Sustainable living of early Islamic era highlighted

Published September 6, 2024
Dr Larisa Jasarevic delivers the talk.—Fahim Siddiqi/White Star
Dr Larisa Jasarevic delivers the talk.—Fahim Siddiqi/White Star

KARACHI: In an era where sustainability is a global buzzword, Bosnian scholar Dr Larisa Jasarevic said that in the Holy Prophet’s (PBUH) era, sustainable living was emphasised, as particularly highlighted by members of his household, especially Sayeda Fatima Zehra, his beloved daughter.

She was speaking at Habib University’s inaugural lecture, titled ‘Thinking on the Tattered Planet: Ecostress, Religion, and the Gender Quarrel’, to launch the Lady Fatima Endowed Chair in Women and Divinity on Thursday. According to the varsity, this is the first such chair in the world.

Dr Jasarevic, an accomplished scholar who has taught at the University of Chicago and in Germany, is an anthropologist and beekeeper, and her apicultural activities were frequently mentioned during the talk.

The scholar started her talk by discussing the searing heatwave that had scorched large parts of the earth earlier this summer. She said life on the warming earth was becoming harder by the day, and the invitation to speak at Habib University came during the heatwave. Water levels in her village in Bosnia were running low, while the wells were drying up. Piped water had also stopped and the academic had to fetch water from wells further afield.

“We are all ecostressed”, she observed, adding that we needed to seek help from the Holy Prophet and the Ahlul Bayt, or members of his family, in order to deal with the emerging ecological challenges.

She observed that all things are contingent on weather, and that it is beyond numerical values to grasp the situation where the ravages of climate change are concerned. Heat­waves are getting more extre­me and ecostress is growing all across.

“What are we to do? How do we respond? What can Islam offer at a time when the planet is being rapidly undone? What is to be done?” she asked rhetorically.

Dr Jasarevic said that if religion is what gives meaning to life, than nothing is outside its scope. “Khalq-i-jadeed or constant renewal cannot think of fossilizing knowledge.”

Sustainable lifestyle was not theorized but lived by the early figures of Islam, she said. Some may argue that life was simple in the 6th century, “but much about the Holy Prophet’s practice suggests otherwise. They [the Holy Prophet and his family] could have lived otherwise when gifts started pouring in. But the inventory of his dwellings stayed pretty much the same,” she observed, terming it self-imposed poverty, and that the Noble Messenger would spend surplus money.

She also mentioned the famous hadith where believers are guided to use water for ablution sparingly, even if you have a river flowing in front of you.

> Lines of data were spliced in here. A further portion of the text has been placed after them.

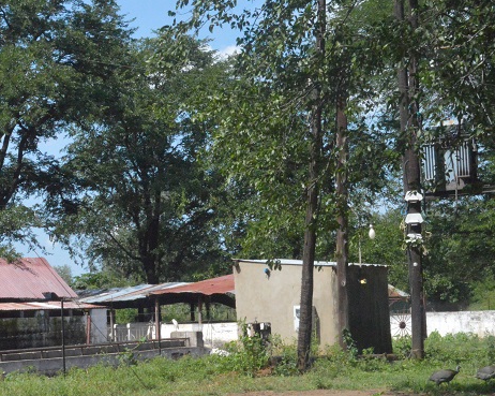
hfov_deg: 21.1
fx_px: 1288
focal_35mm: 88
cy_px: 245
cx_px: 19
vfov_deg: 17.4
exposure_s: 1/2000
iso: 6400
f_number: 18
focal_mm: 32
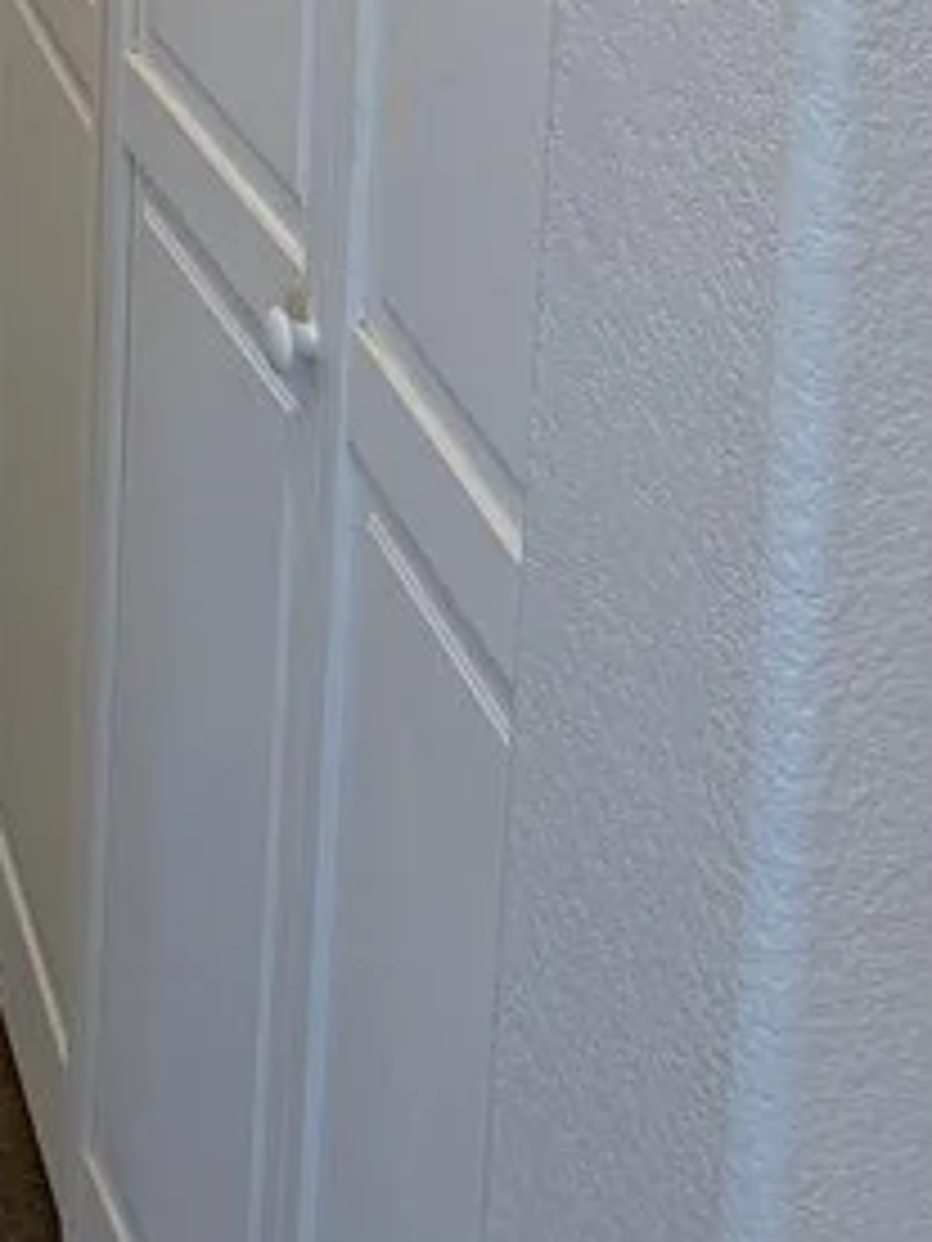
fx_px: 3195
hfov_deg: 14.8
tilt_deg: -8.6
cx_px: -662
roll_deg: +0.0
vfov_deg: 19.2
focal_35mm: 89
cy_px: -639
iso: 125
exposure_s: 1/60
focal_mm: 6.76
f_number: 1.78
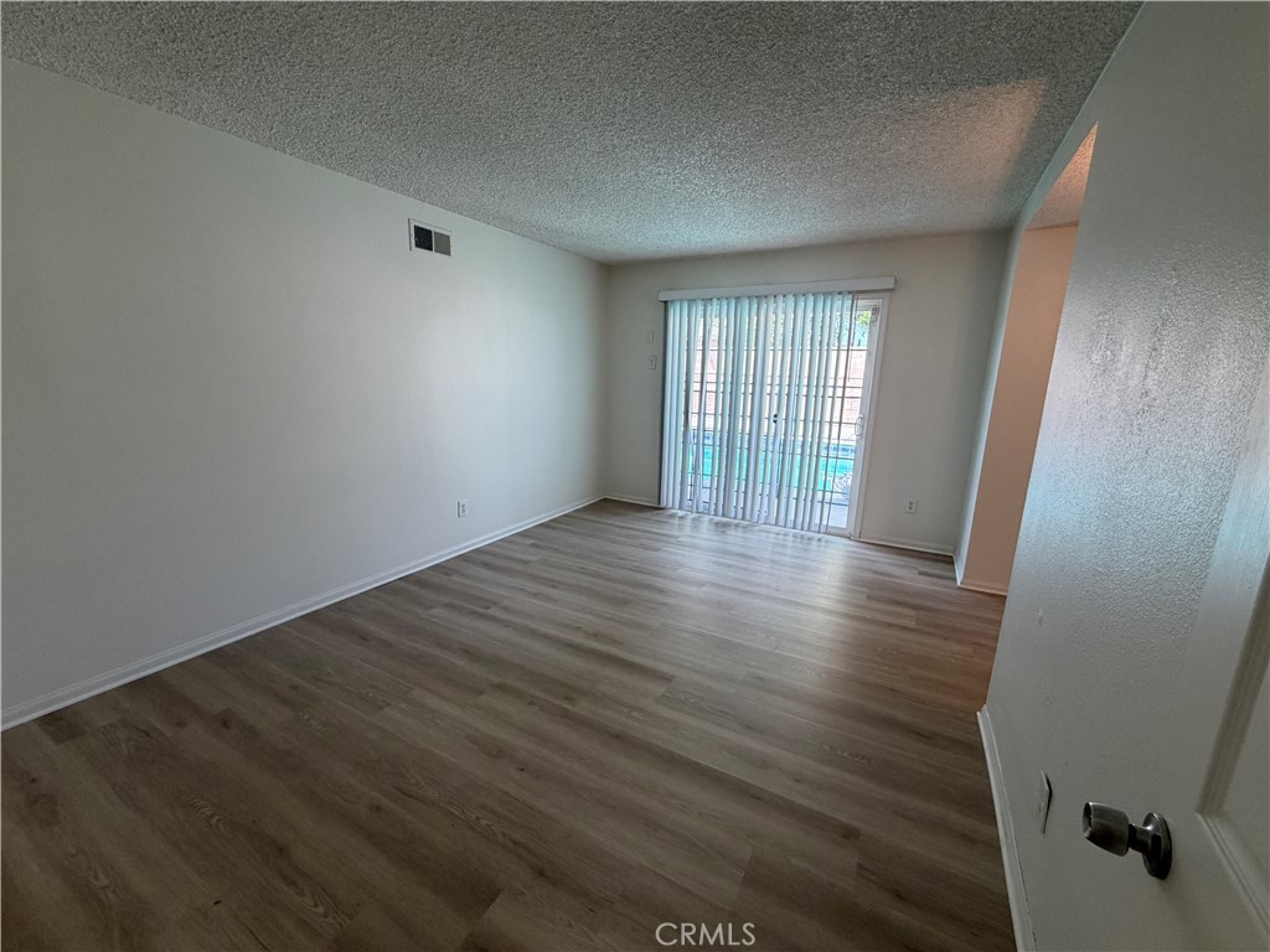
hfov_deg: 102.1
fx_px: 514
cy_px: 476
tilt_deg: -12.9
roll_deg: -1.0
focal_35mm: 14
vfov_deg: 85.7
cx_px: 635
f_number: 2.2
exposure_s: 1/120
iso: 160
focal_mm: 2.22
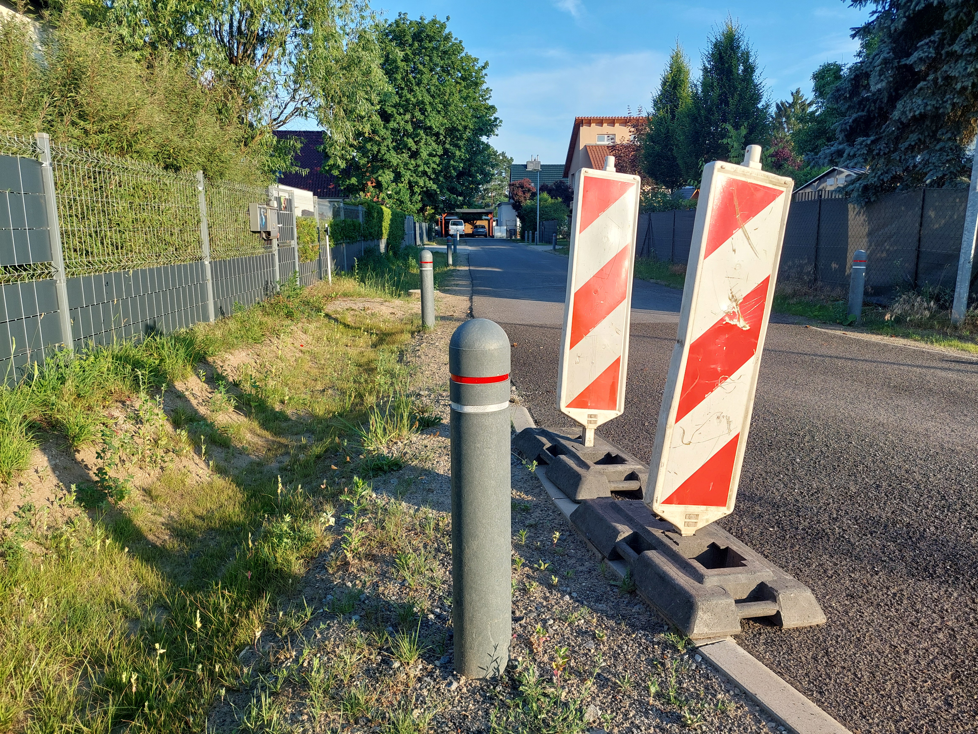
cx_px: 489
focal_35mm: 25
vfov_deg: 54.9
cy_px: 367
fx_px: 706
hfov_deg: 69.4
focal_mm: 5.23
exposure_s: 1/707
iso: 40
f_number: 1.8
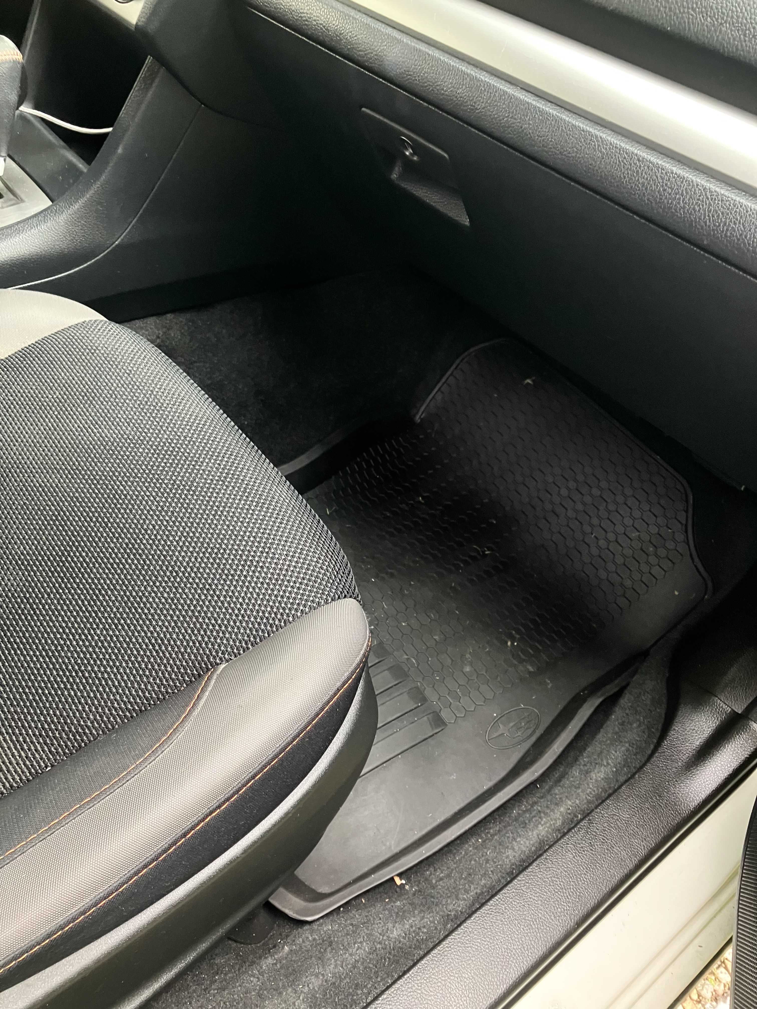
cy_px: 504
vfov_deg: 63.4
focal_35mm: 28
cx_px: 378
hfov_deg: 49.7
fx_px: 816
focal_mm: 3.99
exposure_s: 1/47
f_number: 1.8
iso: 320
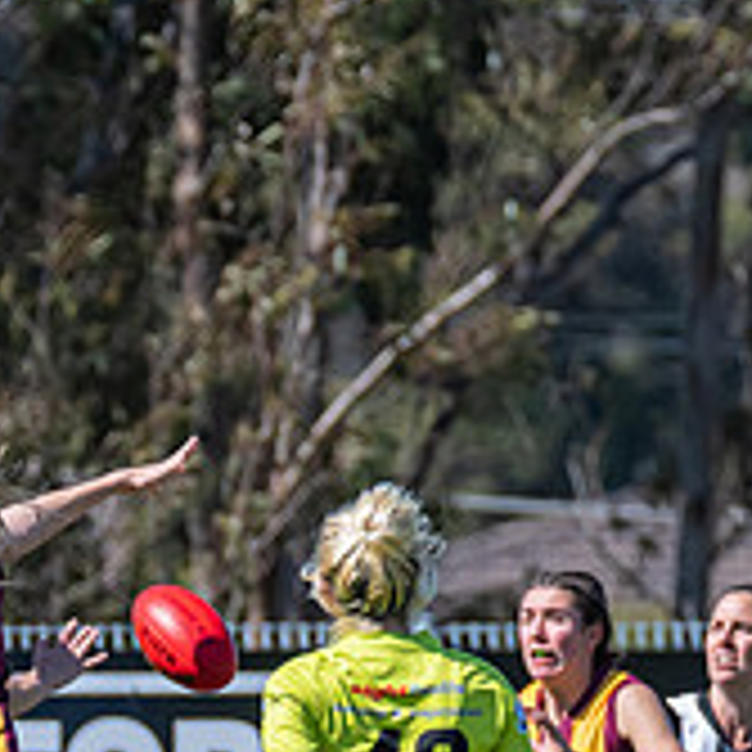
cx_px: -236
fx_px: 54096
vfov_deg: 0.8
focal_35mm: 2201
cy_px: 748
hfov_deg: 0.8
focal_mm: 450
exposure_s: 1/2500
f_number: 8
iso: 800
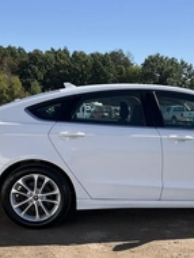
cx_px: 157
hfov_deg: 23.7
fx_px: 455
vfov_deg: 31.2
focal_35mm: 61
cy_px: 186
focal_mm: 3
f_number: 1.8
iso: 25
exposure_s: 1/1451
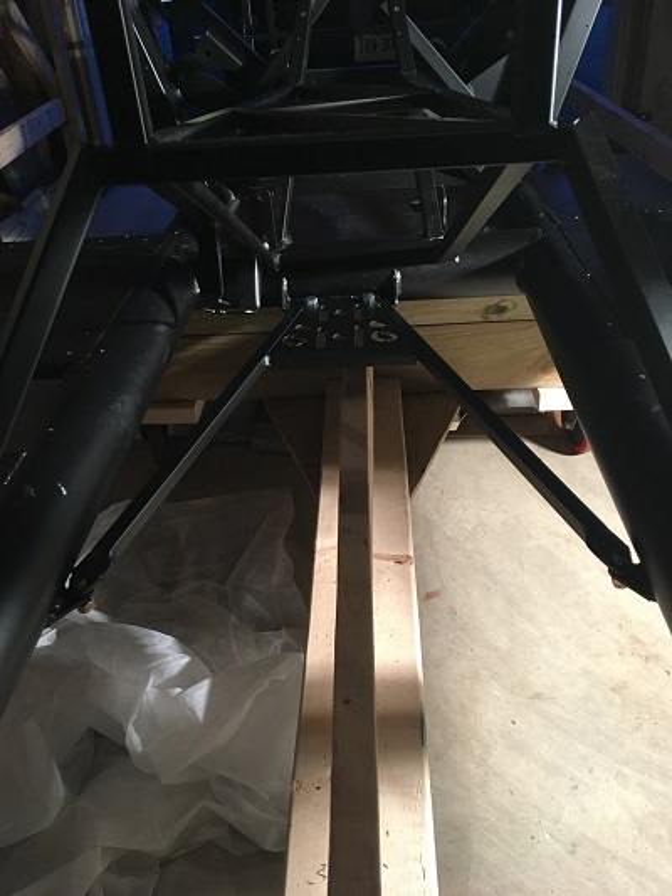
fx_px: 750
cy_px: 448
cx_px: 336
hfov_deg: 48.2
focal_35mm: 29
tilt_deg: -34.4
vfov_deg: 61.6
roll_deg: +3.2
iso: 125
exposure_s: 1/30
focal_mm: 4.15
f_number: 2.2
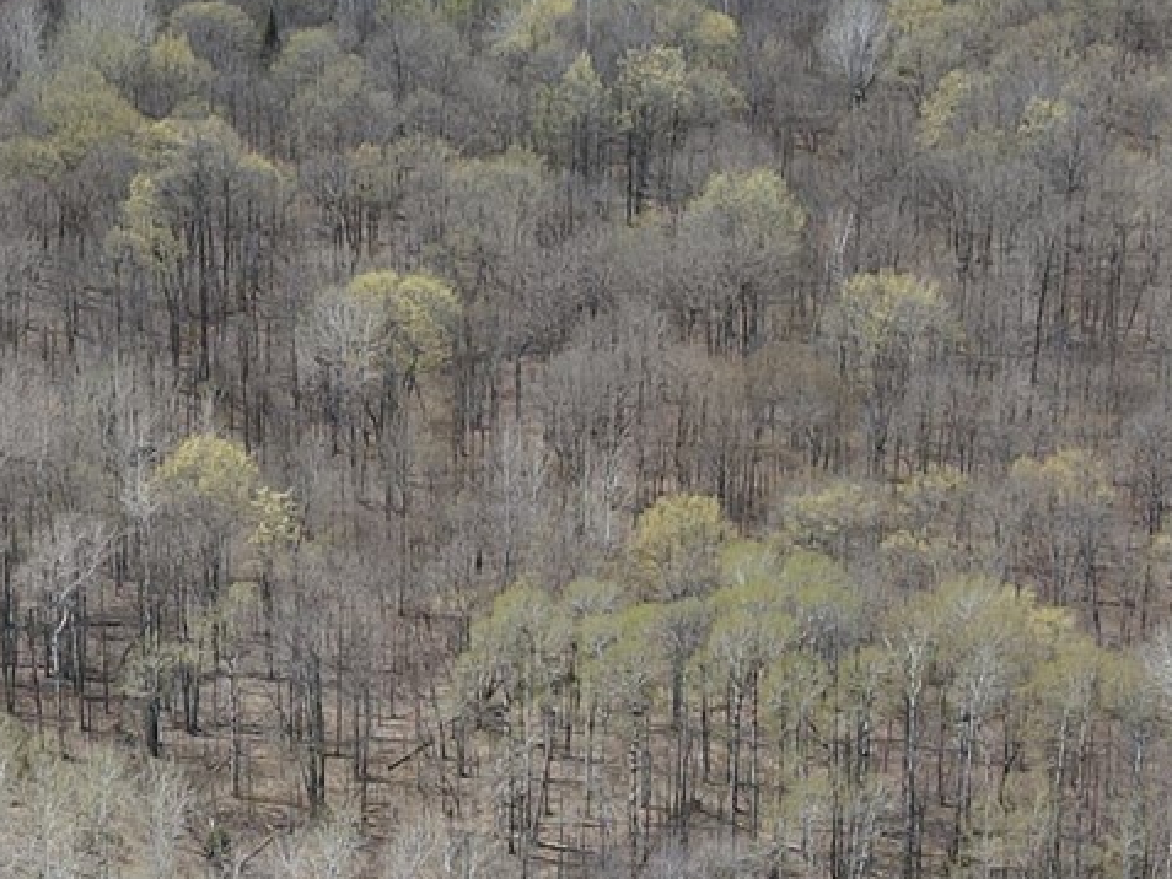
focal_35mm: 103
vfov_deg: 14.4
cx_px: 101
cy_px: 503
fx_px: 3488
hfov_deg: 18.7
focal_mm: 4.5
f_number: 2.8
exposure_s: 1/500
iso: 110
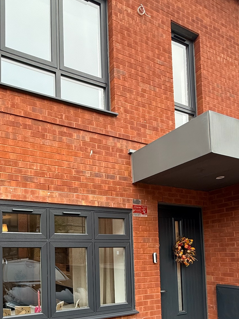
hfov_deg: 51.0
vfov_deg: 64.5
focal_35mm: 25
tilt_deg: +4.0
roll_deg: -0.1
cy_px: 245
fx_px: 230
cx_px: 43
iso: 125
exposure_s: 1/99
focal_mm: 2.22
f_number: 2.2
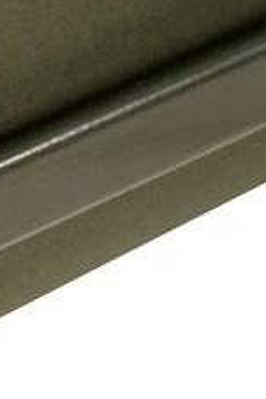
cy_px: -615
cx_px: -580
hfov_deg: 5.5
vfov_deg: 8.1
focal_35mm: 231
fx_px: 2564
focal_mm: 35
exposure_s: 1/160
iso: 560
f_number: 8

Coming to the life of Sayeda Fatima, after whom the new chair has been named, Dr Jasarevic said that Bibi Zehra resembled the Holy Prophet more than anyone else.

“This was her blessing, her nature perfectly resembled his. She was his pride and joy,” she stated, adding: “I think they [the Holy Prophet and his family] are teaching us a fresh and urgent lesson, that in today’s jargon can be called sustainable living.”

She reiterated the fact that the Noble Messenger counselled sustainable living to his closest ones. “Islam is the middle way, the middle way is also sustainability,” she observed.

“Sustainability as defined by Islam, refers to sustaining something that is vital to the world, ecology that is inseparable from cosmology,” she said.

The academic also discussed the “massive difference in funding” between hard sciences and humanities. “There is a naive assumption that all it takes [to address the climate crisis] is having very good data, social change will flow from that. That is not happening.”

Earlier, Dr Noman Naqvi discussed hyper-masculinity in all world religions.

“Even spirituality is being hyper-masculinised. Religion itself is being transformed”, he said, adding that there is a globally recognised need to study women and the relationship between divinity and spirituality.

HU president Wasif Rizvi while introducing Dr Jasarevic said her work sought to reclaim engagement with divine wisdom, freeing it from Western epistemic fascism.